Your objective — Exactly the lines starting at the line containing "thumb mcp: (798, 1012)" and ending at the line containing "wrist: (1246, 1088)" are to be written out from the listing below, both included.

——

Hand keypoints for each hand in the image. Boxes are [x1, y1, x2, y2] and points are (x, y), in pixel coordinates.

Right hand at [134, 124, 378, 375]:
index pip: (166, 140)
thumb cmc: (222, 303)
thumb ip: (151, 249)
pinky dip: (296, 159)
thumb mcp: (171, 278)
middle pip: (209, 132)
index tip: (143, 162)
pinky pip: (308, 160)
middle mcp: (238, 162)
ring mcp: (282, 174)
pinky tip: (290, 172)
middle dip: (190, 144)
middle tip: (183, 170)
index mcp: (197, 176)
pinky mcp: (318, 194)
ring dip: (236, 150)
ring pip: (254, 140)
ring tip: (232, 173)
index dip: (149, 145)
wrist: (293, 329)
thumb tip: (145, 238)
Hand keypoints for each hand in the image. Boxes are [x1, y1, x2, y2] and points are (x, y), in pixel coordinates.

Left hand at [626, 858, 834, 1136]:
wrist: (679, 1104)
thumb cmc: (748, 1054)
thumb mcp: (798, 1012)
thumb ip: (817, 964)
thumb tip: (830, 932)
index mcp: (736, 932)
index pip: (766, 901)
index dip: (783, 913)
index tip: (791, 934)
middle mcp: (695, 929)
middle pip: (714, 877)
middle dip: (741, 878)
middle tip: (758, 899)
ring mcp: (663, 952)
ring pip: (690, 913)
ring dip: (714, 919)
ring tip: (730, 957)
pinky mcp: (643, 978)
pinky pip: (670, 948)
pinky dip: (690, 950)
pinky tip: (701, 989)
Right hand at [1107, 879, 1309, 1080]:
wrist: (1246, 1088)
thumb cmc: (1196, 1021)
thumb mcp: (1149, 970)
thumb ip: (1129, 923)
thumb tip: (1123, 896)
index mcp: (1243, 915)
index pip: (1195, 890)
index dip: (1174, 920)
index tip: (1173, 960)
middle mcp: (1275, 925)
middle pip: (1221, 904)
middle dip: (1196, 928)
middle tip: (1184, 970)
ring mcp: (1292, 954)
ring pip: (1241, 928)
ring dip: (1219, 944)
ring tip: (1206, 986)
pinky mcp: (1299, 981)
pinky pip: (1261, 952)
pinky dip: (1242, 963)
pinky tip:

——

Solution for this exercise —
thumb mcp: (798, 1012)
thumb ip: (817, 964)
thumb tip: (830, 932)
index mcp: (736, 932)
index pip: (766, 901)
index dip: (783, 913)
index tip: (791, 934)
middle mcp: (695, 929)
middle pip: (714, 877)
middle dip: (741, 878)
middle tip: (758, 899)
ring mcp: (663, 952)
ring pip: (690, 913)
ring dip: (714, 919)
ring tip: (730, 957)
pinky mcp: (643, 978)
pinky pip: (670, 948)
pinky dip: (690, 950)
pinky tip: (701, 989)
Right hand at [1107, 879, 1309, 1080]:
wrist: (1246, 1088)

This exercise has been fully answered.